▸ **TEXTO PROPORCIONADO**:
· · · · · · ·
Mediación y arbitraje para particulares

El ámbito privado es en numerosas ocasiones foco de problemas y conflictos, para cuya solución no se desea recurrir a los tribunales, porque no se consideran de suficiente entidad como para acudir a esa vía, o por los costes económicos y de tiempo que ello supone.

Conflictos

  • Amistad y convivencia: conflictos entre personas con una relación de amistad o que comparten un mismo espacio de convivencia sin que sea familiar (pisos compartidos, compañeros de trabajo…).
  • Actividades económicas: conflictos derivados de relaciones comerciales cliente/proveedor, comunidades de vecinos/empresas de mantenimiento u obras, molestias por ruidos u horarios de comercios y/o establecimientos de hostelería.
  • Familiares: conflictos entre familiares con motivo de la convivencia, de una herencia, por el cuidado o atención de personas, entre parejas.
  • Asociativos: conflictos entre socios de un club deportivo, una asociación cultural, una sociedad gastronómica…
  • Alquileres: conflictos entre inquilinos y propietarios que surjan por retrasos en el pago de la renta, por obras necesarias del piso o local (mantenimiento o adecuación), por la duración y/o extinción del contrato, por compensaciones…
  • Responsabilidad en servicios profesionales y ejecuciones de obra: negligencias médicas, defectos en inmuebles (por responsabilidad de arquitectos, aparejadores, promotores, constructores, empresas de reforma)…
  • Reclamaciones de daños por responsabilidad civil: accidentes, negligencias…

Mediación y arbitraje: la gran alternativa

Estos conflictos pueden resolverse adecuadamente a través de la mediación o el arbitraje. Reducción de tiempo, de costes y, en el caso de la mediación, sin que exista imposición de ninguna solución dictada por un tercero que no sea expresamente aceptada por las partes.
· · · · · · ·
▸ **DESCRIPCIÓN DEL PROBLEMA**:
Responde a estas preguntas sobre el texto de mediación y arbitraje para particulares:
1. ¿Por qué motivos no se desea acudir a los tribunales en muchos conflictos del ámbito privado?
2. ¿Qué ejemplos se dan de espacios de convivencia compartidos sin que sea familiar?
3. ¿Qué ventaja se atribuye solo a la mediación y no al arbitraje?
Los ítems no intervienen en esta parte.

▸ **INFORMACIÓN PROPORCIONADA**:
· · · · · · ·
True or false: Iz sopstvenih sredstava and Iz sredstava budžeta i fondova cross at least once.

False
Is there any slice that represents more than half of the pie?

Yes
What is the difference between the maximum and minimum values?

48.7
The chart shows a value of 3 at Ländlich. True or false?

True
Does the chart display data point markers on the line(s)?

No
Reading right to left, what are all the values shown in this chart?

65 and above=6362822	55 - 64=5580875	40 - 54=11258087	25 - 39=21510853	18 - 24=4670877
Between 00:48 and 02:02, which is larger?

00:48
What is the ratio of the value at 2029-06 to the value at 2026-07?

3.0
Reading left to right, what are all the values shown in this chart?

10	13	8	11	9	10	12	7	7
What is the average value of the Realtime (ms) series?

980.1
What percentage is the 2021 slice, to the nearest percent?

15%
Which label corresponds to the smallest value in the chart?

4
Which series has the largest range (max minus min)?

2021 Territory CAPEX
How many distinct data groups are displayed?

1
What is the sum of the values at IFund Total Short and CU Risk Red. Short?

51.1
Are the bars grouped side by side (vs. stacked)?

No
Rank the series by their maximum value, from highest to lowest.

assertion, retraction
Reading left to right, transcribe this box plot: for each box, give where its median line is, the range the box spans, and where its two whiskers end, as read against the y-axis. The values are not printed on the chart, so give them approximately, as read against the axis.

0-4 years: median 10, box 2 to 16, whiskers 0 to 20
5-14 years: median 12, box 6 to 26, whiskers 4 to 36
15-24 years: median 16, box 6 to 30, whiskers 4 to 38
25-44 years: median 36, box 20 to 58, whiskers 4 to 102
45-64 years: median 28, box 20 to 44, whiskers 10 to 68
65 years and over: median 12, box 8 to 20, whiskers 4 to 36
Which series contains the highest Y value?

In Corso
· · · · · · ·
▸ **RESULTADO DEL EJERCICIO**:
1. Porque esos conflictos no se consideran de suficiente entidad como para acudir a esa vía, o por los costes económicos y de tiempo que supone.
2. Los pisos compartidos y los compañeros de trabajo.
3. Que no se impone ninguna solución dictada por un tercero que no sea expresamente aceptada por las partes.